(Saved data entries)

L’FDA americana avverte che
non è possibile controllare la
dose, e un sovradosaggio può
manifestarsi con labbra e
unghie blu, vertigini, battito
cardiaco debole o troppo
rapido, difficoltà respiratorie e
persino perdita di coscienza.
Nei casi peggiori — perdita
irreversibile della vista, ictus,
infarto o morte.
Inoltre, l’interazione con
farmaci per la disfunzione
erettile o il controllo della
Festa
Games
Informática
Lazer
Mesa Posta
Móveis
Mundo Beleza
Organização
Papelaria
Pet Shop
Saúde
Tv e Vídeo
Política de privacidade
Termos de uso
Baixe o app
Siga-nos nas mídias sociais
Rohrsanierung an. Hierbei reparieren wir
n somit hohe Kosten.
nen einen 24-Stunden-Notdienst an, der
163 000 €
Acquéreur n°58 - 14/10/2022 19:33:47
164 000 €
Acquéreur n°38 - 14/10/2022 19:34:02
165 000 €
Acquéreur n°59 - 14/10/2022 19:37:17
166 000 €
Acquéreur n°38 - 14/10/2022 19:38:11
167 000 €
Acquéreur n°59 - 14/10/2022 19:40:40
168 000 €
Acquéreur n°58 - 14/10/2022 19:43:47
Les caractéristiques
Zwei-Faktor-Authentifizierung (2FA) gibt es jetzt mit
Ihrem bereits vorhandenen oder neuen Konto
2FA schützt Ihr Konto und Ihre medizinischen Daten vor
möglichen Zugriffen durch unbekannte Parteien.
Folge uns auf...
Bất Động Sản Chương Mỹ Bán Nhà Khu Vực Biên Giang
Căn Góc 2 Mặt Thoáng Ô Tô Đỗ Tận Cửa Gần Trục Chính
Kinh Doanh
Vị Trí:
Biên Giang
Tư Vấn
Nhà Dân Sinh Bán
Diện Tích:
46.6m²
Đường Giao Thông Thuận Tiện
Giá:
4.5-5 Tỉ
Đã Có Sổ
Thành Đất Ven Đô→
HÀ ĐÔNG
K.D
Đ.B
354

→ Problem description
Across all lines above, count those with the string "perdita". Only the number is wanted.

→ Solution below
2